Recently, I went on an adventure to an alien and intimidating place, a real no-go area: Belgravia’s interiors shops. My best friend is trying to buy a flat and to energise her for this grim journey of owner ghostings, asbestos, incompetent agents and outrageous prices, she needed a bit of escapist fun looking at chi-chi paints.
Unfortunately, she brought me: a person with all the visual sensibility of a house brick (Terre D’Egypte? Porphyry Red?). I sat vacant and unhelpful as she discussed nuances of verdigris and celadon, interjecting when something obvious struck me. “That one is yellow!” I would say, with toddler-like delight; or, “I like that.” Mostly I looked at colour charts.

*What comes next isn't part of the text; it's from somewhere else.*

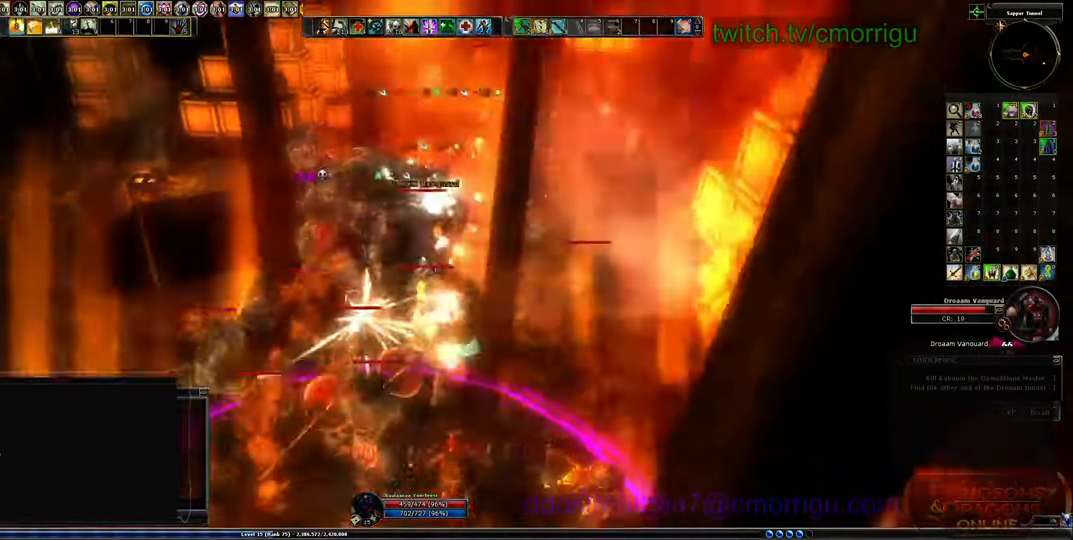
{"keys": ["2"], "events": [[334, "2", "down"]]}
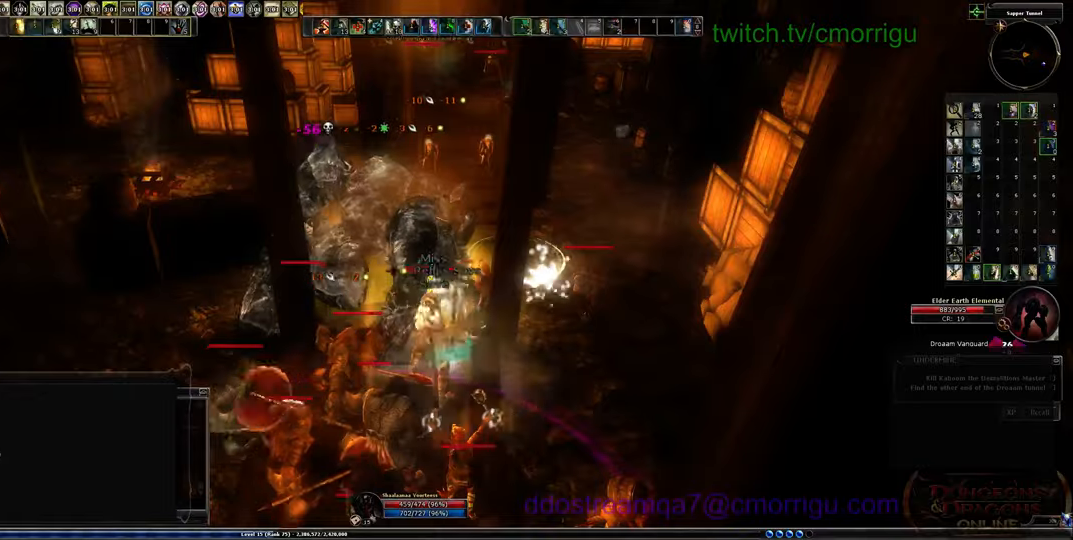
{"keys": [], "events": [[34, "2", "up"]]}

One brand’s paint names, I decided, mainly fell into two name categories: posh girl or posh girl’s pony. We had lots of fun working these out. Jonquil, Evie, Pomona, Clove, Tawny, Brick and Buff: girls (the last two surely boarding school nicknames). Pippin, Gladstone, Teddy, Tyrian and Pompadour: ponies. I hope the paint people wouldn’t mind this impertinence; after all, they came up with Cuisse de Nymphe Emue, which translates as “overcome nymph’s thigh” (it’s a subtle, blushing pink). You can’t call a paint that without your tongue (Red Ochre?) at least slightly in your cheek (Nicaragua?).
It’s endlessly mocked and parodied (most recently in a mobile phone ad: “Anaemic Moon? Scrubbed Cauliflower?”), but is any creative endeavour more challenging than naming paints? I used to write alluring descriptions of nondescript chain hotel rooms and that barely reaches the foothills of invention compared with a paint chart. How do they do it? I read up on the philosophy behind Farrow & Ball’s Elephant’s Breath (already fashionable in the 1870s, apparently) and how a paint was named Harajuku Morning (holiday memories and a playlist), but I’m none the wiser. The name choices never feel wrong to me, either: I often look at a baby and think, “No, you’re definitely not an Oscar”; I’ve never felt that about, say, a brown swatch of paint called Wainscot. These people are geniuses. Forget the Booker – there should be a prize for paint naming.